== Segment start ==

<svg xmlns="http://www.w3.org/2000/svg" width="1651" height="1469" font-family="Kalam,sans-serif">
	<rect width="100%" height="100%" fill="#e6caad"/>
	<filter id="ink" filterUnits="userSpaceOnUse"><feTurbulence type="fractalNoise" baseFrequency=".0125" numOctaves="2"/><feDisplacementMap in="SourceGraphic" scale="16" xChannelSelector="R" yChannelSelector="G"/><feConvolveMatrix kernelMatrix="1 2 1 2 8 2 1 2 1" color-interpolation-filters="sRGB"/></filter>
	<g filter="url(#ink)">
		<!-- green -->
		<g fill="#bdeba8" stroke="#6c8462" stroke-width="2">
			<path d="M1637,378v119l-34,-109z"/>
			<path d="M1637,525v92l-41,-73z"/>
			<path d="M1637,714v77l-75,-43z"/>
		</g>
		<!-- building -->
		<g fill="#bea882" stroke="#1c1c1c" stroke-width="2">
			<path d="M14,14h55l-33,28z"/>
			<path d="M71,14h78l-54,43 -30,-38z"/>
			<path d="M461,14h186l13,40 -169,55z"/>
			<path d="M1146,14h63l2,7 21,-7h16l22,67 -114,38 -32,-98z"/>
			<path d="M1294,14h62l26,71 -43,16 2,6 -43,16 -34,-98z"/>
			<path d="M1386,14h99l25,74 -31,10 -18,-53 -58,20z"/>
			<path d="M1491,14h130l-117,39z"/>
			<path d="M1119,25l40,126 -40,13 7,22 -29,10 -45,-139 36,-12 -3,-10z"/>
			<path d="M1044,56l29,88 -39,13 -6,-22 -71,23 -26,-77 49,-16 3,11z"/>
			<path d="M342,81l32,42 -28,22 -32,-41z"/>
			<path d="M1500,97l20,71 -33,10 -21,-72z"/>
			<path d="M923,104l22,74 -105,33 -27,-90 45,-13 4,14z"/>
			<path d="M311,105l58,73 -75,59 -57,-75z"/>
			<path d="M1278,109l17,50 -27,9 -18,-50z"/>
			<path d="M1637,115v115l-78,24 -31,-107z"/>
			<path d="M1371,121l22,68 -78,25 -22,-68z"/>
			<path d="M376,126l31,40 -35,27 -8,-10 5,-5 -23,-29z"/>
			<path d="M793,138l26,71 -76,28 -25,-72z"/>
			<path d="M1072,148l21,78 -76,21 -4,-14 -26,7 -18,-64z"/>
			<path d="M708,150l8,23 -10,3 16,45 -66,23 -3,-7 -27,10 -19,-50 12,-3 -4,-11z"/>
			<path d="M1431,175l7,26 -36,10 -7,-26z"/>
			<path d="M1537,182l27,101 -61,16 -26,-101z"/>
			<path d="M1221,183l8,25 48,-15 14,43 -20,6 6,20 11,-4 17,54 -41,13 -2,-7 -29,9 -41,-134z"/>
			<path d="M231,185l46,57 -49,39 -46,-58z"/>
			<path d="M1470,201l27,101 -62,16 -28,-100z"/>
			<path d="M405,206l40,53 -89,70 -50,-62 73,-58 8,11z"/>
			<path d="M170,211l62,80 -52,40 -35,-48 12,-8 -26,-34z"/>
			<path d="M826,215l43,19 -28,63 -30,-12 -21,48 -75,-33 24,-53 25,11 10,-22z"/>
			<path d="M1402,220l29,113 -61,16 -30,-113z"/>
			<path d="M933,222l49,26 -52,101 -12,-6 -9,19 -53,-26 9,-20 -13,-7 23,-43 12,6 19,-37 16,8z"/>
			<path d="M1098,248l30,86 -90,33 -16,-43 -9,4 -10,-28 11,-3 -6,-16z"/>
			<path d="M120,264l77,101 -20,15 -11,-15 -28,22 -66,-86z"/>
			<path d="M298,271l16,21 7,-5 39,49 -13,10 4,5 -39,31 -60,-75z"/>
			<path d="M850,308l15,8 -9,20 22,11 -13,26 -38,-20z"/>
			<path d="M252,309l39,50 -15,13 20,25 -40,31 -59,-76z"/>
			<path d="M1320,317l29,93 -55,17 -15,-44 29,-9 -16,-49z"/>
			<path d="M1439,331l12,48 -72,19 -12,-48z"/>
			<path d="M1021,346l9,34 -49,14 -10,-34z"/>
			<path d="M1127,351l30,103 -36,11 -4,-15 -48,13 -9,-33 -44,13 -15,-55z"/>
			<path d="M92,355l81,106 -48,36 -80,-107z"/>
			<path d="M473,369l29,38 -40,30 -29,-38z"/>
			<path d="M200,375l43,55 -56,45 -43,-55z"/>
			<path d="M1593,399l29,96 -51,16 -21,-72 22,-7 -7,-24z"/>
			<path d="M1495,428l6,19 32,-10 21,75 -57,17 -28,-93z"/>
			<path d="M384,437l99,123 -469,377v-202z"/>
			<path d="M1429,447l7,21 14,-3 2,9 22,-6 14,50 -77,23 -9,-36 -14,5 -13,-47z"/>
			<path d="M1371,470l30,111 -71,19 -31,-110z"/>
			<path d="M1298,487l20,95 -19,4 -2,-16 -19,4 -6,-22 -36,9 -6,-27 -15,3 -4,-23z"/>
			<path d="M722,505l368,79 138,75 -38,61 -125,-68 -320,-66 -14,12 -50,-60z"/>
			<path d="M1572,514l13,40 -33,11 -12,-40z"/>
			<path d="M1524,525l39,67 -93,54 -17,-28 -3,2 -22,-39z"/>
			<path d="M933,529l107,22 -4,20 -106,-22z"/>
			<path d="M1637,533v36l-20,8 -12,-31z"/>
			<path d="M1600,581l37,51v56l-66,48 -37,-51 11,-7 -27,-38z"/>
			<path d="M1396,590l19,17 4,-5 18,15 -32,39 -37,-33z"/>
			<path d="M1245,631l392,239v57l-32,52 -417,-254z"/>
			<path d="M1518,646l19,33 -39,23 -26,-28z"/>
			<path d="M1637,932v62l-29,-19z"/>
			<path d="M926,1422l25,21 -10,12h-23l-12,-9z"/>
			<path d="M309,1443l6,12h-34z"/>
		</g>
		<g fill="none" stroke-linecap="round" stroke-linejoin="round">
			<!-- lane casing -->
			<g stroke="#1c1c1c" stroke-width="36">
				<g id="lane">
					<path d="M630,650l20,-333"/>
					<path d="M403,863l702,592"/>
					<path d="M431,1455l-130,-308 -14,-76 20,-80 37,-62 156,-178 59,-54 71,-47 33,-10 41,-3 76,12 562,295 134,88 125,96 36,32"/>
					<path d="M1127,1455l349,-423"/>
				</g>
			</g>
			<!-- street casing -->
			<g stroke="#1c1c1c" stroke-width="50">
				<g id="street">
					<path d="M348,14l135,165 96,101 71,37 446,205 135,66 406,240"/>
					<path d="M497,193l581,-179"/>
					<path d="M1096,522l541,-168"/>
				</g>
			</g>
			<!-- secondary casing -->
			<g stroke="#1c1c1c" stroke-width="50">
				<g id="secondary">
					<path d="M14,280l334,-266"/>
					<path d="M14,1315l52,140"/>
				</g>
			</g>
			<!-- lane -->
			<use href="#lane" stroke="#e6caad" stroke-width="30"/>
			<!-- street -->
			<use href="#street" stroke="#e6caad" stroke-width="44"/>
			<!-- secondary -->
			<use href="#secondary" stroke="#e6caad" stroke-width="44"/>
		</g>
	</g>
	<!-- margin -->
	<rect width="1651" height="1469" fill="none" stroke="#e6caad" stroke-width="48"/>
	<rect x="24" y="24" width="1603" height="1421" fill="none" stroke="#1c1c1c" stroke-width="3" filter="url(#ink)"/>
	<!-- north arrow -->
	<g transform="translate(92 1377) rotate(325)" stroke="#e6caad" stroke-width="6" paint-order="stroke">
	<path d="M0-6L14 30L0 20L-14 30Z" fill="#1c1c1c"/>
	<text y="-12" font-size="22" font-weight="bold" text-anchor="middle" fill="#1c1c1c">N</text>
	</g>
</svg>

== Segment end ==

* _YOUR TASK_: Transcribe the entire listing. Leave every word as it is.

* _RESPONSE AREA_:
<svg xmlns="http://www.w3.org/2000/svg" width="1651" height="1469" font-family="Kalam,sans-serif">
	<rect width="100%" height="100%" fill="#e6caad"/>
	<filter id="ink" filterUnits="userSpaceOnUse"><feTurbulence type="fractalNoise" baseFrequency=".0125" numOctaves="2"/><feDisplacementMap in="SourceGraphic" scale="16" xChannelSelector="R" yChannelSelector="G"/><feConvolveMatrix kernelMatrix="1 2 1 2 8 2 1 2 1" color-interpolation-filters="sRGB"/></filter>
	<g filter="url(#ink)">
		<!-- green -->
		<g fill="#bdeba8" stroke="#6c8462" stroke-width="2">
			<path d="M1637,378v119l-34,-109z"/>
			<path d="M1637,525v92l-41,-73z"/>
			<path d="M1637,714v77l-75,-43z"/>
		</g>
		<!-- building -->
		<g fill="#bea882" stroke="#1c1c1c" stroke-width="2">
			<path d="M14,14h55l-33,28z"/>
			<path d="M71,14h78l-54,43 -30,-38z"/>
			<path d="M461,14h186l13,40 -169,55z"/>
			<path d="M1146,14h63l2,7 21,-7h16l22,67 -114,38 -32,-98z"/>
			<path d="M1294,14h62l26,71 -43,16 2,6 -43,16 -34,-98z"/>
			<path d="M1386,14h99l25,74 -31,10 -18,-53 -58,20z"/>
			<path d="M1491,14h130l-117,39z"/>
			<path d="M1119,25l40,126 -40,13 7,22 -29,10 -45,-139 36,-12 -3,-10z"/>
			<path d="M1044,56l29,88 -39,13 -6,-22 -71,23 -26,-77 49,-16 3,11z"/>
			<path d="M342,81l32,42 -28,22 -32,-41z"/>
			<path d="M1500,97l20,71 -33,10 -21,-72z"/>
			<path d="M923,104l22,74 -105,33 -27,-90 45,-13 4,14z"/>
			<path d="M311,105l58,73 -75,59 -57,-75z"/>
			<path d="M1278,109l17,50 -27,9 -18,-50z"/>
			<path d="M1637,115v115l-78,24 -31,-107z"/>
			<path d="M1371,121l22,68 -78,25 -22,-68z"/>
			<path d="M376,126l31,40 -35,27 -8,-10 5,-5 -23,-29z"/>
			<path d="M793,138l26,71 -76,28 -25,-72z"/>
			<path d="M1072,148l21,78 -76,21 -4,-14 -26,7 -18,-64z"/>
			<path d="M708,150l8,23 -10,3 16,45 -66,23 -3,-7 -27,10 -19,-50 12,-3 -4,-11z"/>
			<path d="M1431,175l7,26 -36,10 -7,-26z"/>
			<path d="M1537,182l27,101 -61,16 -26,-101z"/>
			<path d="M1221,183l8,25 48,-15 14,43 -20,6 6,20 11,-4 17,54 -41,13 -2,-7 -29,9 -41,-134z"/>
			<path d="M231,185l46,57 -49,39 -46,-58z"/>
			<path d="M1470,201l27,101 -62,16 -28,-100z"/>
			<path d="M405,206l40,53 -89,70 -50,-62 73,-58 8,11z"/>
			<path d="M170,211l62,80 -52,40 -35,-48 12,-8 -26,-34z"/>
			<path d="M826,215l43,19 -28,63 -30,-12 -21,48 -75,-33 24,-53 25,11 10,-22z"/>
			<path d="M1402,220l29,113 -61,16 -30,-113z"/>
			<path d="M933,222l49,26 -52,101 -12,-6 -9,19 -53,-26 9,-20 -13,-7 23,-43 12,6 19,-37 16,8z"/>
			<path d="M1098,248l30,86 -90,33 -16,-43 -9,4 -10,-28 11,-3 -6,-16z"/>
			<path d="M120,264l77,101 -20,15 -11,-15 -28,22 -66,-86z"/>
			<path d="M298,271l16,21 7,-5 39,49 -13,10 4,5 -39,31 -60,-75z"/>
			<path d="M850,308l15,8 -9,20 22,11 -13,26 -38,-20z"/>
			<path d="M252,309l39,50 -15,13 20,25 -40,31 -59,-76z"/>
			<path d="M1320,317l29,93 -55,17 -15,-44 29,-9 -16,-49z"/>
			<path d="M1439,331l12,48 -72,19 -12,-48z"/>
			<path d="M1021,346l9,34 -49,14 -10,-34z"/>
			<path d="M1127,351l30,103 -36,11 -4,-15 -48,13 -9,-33 -44,13 -15,-55z"/>
			<path d="M92,355l81,106 -48,36 -80,-107z"/>
			<path d="M473,369l29,38 -40,30 -29,-38z"/>
			<path d="M200,375l43,55 -56,45 -43,-55z"/>
			<path d="M1593,399l29,96 -51,16 -21,-72 22,-7 -7,-24z"/>
			<path d="M1495,428l6,19 32,-10 21,75 -57,17 -28,-93z"/>
			<path d="M384,437l99,123 -469,377v-202z"/>
			<path d="M1429,447l7,21 14,-3 2,9 22,-6 14,50 -77,23 -9,-36 -14,5 -13,-47z"/>
			<path d="M1371,470l30,111 -71,19 -31,-110z"/>
			<path d="M1298,487l20,95 -19,4 -2,-16 -19,4 -6,-22 -36,9 -6,-27 -15,3 -4,-23z"/>
			<path d="M722,505l368,79 138,75 -38,61 -125,-68 -320,-66 -14,12 -50,-60z"/>
			<path d="M1572,514l13,40 -33,11 -12,-40z"/>
			<path d="M1524,525l39,67 -93,54 -17,-28 -3,2 -22,-39z"/>
			<path d="M933,529l107,22 -4,20 -106,-22z"/>
			<path d="M1637,533v36l-20,8 -12,-31z"/>
			<path d="M1600,581l37,51v56l-66,48 -37,-51 11,-7 -27,-38z"/>
			<path d="M1396,590l19,17 4,-5 18,15 -32,39 -37,-33z"/>
			<path d="M1245,631l392,239v57l-32,52 -417,-254z"/>
			<path d="M1518,646l19,33 -39,23 -26,-28z"/>
			<path d="M1637,932v62l-29,-19z"/>
			<path d="M926,1422l25,21 -10,12h-23l-12,-9z"/>
			<path d="M309,1443l6,12h-34z"/>
		</g>
		<g fill="none" stroke-linecap="round" stroke-linejoin="round">
			<!-- lane casing -->
			<g stroke="#1c1c1c" stroke-width="36">
				<g id="lane">
					<path d="M630,650l20,-333"/>
					<path d="M403,863l702,592"/>
					<path d="M431,1455l-130,-308 -14,-76 20,-80 37,-62 156,-178 59,-54 71,-47 33,-10 41,-3 76,12 562,295 134,88 125,96 36,32"/>
					<path d="M1127,1455l349,-423"/>
				</g>
			</g>
			<!-- street casing -->
			<g stroke="#1c1c1c" stroke-width="50">
				<g id="street">
					<path d="M348,14l135,165 96,101 71,37 446,205 135,66 406,240"/>
					<path d="M497,193l581,-179"/>
					<path d="M1096,522l541,-168"/>
				</g>
			</g>
			<!-- secondary casing -->
			<g stroke="#1c1c1c" stroke-width="50">
				<g id="secondary">
					<path d="M14,280l334,-266"/>
					<path d="M14,1315l52,140"/>
				</g>
			</g>
			<!-- lane -->
			<use href="#lane" stroke="#e6caad" stroke-width="30"/>
			<!-- street -->
			<use href="#street" stroke="#e6caad" stroke-width="44"/>
			<!-- secondary -->
			<use href="#secondary" stroke="#e6caad" stroke-width="44"/>
		</g>
	</g>
	<!-- margin -->
	<rect width="1651" height="1469" fill="none" stroke="#e6caad" stroke-width="48"/>
	<rect x="24" y="24" width="1603" height="1421" fill="none" stroke="#1c1c1c" stroke-width="3" filter="url(#ink)"/>
	<!-- north arrow -->
	<g transform="translate(92 1377) rotate(325)" stroke="#e6caad" stroke-width="6" paint-order="stroke">
	<path d="M0-6L14 30L0 20L-14 30Z" fill="#1c1c1c"/>
	<text y="-12" font-size="22" font-weight="bold" text-anchor="middle" fill="#1c1c1c">N</text>
	</g>
</svg>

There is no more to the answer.